Diagnostics include a plain-language summary plus recent learning signals such as epoch progress, loss, training pace, and estimated remaining training time.

Equivalent REST call

curl https://tunedtensor.com/api/v1/runs/:id/diagnostics \
  -H "Authorization: Bearer <api-key>" \

Run Report

GET /api/v1/runs/:id/report

CLI

tt runs report <run-id>
tt runs report <run-id> --mode failures
tt runs report <run-id> --split test

Reports expose sanitized evaluation artifacts through the Tuned Tensor API, including aggregate base-vs-tuned deltas and side-by-side Expected, Base, and Tuned outputs for regressions or failed examples.

Equivalent REST call

curl https://tunedtensor.com/api/v1/runs/:id/report \
  -H "Authorization: Bearer <api-key>" \

Cost & credits

Runs are charged from your starter or prepaid credit balance only after successful completion. Cost is calculated as:

cost_cents = ceil(epochs × training_tokens × model_rate / 1_000_000)

The model rate is per 1M training tokens, per epoch — see the rate card. Tokens are counted by the training provider after tokenisation. Successful runs debit the final provider-reported cost. Failed and cancelled runs are free.

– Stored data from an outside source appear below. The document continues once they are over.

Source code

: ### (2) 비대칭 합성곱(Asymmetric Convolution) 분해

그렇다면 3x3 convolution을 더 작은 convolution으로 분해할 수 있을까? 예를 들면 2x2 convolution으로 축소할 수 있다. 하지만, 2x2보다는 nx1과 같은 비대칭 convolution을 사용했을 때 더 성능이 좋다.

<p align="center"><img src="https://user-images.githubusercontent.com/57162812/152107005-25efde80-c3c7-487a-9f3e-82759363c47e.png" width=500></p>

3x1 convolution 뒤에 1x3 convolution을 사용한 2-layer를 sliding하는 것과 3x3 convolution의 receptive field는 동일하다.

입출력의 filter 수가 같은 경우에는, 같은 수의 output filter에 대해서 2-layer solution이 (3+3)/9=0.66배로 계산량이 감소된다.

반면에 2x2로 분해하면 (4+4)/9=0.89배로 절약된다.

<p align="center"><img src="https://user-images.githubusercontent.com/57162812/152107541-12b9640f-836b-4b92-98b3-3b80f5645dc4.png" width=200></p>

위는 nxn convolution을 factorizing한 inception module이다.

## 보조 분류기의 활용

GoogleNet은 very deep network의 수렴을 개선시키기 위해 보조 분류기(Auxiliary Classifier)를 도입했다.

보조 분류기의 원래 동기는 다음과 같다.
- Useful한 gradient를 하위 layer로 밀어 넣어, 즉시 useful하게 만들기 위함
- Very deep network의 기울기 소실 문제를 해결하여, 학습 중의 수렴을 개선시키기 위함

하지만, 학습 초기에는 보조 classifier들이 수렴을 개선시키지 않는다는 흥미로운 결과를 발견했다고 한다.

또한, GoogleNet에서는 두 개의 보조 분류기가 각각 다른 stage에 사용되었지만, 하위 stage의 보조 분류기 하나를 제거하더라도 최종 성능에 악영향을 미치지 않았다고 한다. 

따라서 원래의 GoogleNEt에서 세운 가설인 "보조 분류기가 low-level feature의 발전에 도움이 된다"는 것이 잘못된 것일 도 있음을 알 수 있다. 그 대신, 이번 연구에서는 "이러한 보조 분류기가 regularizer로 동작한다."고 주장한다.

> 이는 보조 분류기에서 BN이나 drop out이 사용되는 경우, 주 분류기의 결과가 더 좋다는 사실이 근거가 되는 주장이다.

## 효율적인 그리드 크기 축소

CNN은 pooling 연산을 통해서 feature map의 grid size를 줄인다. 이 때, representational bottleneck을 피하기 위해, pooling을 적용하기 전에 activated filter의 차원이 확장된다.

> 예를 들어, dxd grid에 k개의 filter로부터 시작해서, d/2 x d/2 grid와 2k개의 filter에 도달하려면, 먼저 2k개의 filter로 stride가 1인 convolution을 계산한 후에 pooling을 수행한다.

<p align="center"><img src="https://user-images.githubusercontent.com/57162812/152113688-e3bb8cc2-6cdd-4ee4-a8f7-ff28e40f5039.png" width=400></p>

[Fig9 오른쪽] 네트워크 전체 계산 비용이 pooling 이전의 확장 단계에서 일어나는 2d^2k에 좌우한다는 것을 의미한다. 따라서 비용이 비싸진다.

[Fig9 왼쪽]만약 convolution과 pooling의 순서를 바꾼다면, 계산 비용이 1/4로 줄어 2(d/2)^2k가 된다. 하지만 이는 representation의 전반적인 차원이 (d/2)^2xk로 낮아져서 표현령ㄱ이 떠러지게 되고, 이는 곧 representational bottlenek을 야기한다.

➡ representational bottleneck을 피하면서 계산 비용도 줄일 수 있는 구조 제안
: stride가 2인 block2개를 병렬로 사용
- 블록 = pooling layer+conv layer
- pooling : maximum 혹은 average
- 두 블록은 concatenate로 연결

If your credit balance is too low at start time, the request returns 402 insufficient_credits:

{
  "error": {
    "code": "insufficient_credits",
    "message": "This run is estimated at $0.42 but you have $0.10.",
    "required_cents": 42,
    "available_cents": 10,
    "topup_url": "/dashboard/billing"
  }
}

Free-eligible runs use the monthly free-run quota before credits. For paid runs or runs outside the free quota, top up at Dashboard → Billing or run tt topup. See Billing & credits for full pricing details.

List Runs for a Spec

GET /api/v1/behavior-specs/:id/runs

CLI

tt runs list --spec <spec-id>

Equivalent REST call

curl https://tunedtensor.com/api/v1/behavior-specs/:id/runs \
  -H "Authorization: Bearer <api-key>" \

List All Runs

GET /api/v1/runs

CLI

tt runs list

Equivalent REST call

curl https://tunedtensor.com/api/v1/runs \
  -H "Authorization: Bearer <api-key>" \

Returns runs across all specs with _spec_name for display.

Get Run Detail

GET /api/v1/runs/:id

CLI

# One-shot fetch
tt runs get <run-id>

# Live streaming until terminal state
tt runs watch <run-id>

Equivalent REST call

curl https://tunedtensor.com/api/v1/runs/:id \
  -H "Authorization: Bearer <api-key>" \

Returns the full run with _evals — per-example results sorted by score (worst first). Each eval includes:

prompt, expected, actual
score (0–1), passed (boolean)
reasoning — LLM judge's explanation
latency_ms — inference time

Cancel a Run

POST /api/v1/runs/:id/cancel

CLI

tt runs cancel <run-id>

Equivalent REST call

curl -X POST https://tunedtensor.com/api/v1/runs/:id/cancel \
  -H "Authorization: Bearer <api-key>" \

Cancels runs in preparing, training, or evaluating status. Also cancels the provider fine-tuning job if running.